For some of us, it’s very easy to talk about ourselves, but for others of us, in my experience, the most creative or inspired, it’s very hard. Because the artist spends so much time steeped in their inspiration and creativity it can become hard to do the self-promotion work and talk about yourself, your process, or most importantly, the art, but we have to. We have to be the greatest advocates of our work. Now, there’s a fine line here, a self-promoting narcissist is a bummer, and sucks the life out of people and conversations, whereas an artist talking with passion and energy about their work spreads this passion like a contagion without a flag that says “look at me, look at me! I’m special!”.
We have to be able to talk about ourselves and our work, if we don’t how can we expect anybody else to.

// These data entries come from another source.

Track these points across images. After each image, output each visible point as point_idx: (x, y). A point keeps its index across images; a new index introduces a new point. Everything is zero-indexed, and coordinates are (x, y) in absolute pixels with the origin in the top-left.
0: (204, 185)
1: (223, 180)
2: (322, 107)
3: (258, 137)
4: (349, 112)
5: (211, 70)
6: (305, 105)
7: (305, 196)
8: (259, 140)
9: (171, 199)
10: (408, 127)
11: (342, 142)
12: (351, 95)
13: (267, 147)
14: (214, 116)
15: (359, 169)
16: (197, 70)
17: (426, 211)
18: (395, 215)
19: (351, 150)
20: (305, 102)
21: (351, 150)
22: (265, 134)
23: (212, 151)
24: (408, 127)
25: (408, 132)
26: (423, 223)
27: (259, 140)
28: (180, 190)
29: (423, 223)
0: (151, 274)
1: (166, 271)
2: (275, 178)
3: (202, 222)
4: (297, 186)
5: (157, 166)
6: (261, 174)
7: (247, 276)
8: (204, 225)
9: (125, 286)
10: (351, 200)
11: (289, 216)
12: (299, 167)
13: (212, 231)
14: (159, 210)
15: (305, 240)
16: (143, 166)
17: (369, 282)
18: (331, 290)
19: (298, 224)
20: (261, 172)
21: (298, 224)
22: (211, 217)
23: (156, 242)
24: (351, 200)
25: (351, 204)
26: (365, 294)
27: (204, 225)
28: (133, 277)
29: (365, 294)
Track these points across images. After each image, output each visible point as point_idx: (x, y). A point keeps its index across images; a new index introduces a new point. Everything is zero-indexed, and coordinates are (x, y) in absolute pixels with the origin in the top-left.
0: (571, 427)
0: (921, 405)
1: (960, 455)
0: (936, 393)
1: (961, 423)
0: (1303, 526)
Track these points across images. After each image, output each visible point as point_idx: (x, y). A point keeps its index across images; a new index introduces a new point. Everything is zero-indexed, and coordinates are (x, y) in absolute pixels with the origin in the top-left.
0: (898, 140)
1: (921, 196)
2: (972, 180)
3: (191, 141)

Not everyone’s an artist. I’ve heard that said many times. I’ve also heard that artists aren’t made, they’re born. In many ways this parallels the discussion about leaders, and whether they’re born or made. I don’t know if artists are born or made. I don’t know if inspiration is something that we all experience, though I have to believe that a wide swath of the world population experiences this, even if it’s only to make a grill cheese sandwich or a flower box outside one’s window.
Maybe this starts to get into what it means to be an artist. An artist gets inspired, an artist has vision, an artist has a commitment to their work and continuing to push the envelope on their work. An artist understands craft, even becomes a craft person, but always works towards the goal of their vision and what they see for their art.
Maybe everyone isn’t an artist. Maybe the act of making art or being creative doesn’t necessarily make someone an artist, but any one of us can make the commitments and be dedicated in ways that I’ve mentioned above. We can choose to be inspired; we can choose to have vision and follow it; we can choose to be committed to our work and be dedicated to that work.
So, yeah, I still don’t know if everyone can be an artist. Certainly, I’ve met many folks who believe it’s an exclusive club, but I can tell you this: In a world where being creative and making art is much better and more satisfying than a world without it, I have to believe that everyone can live better with creativity.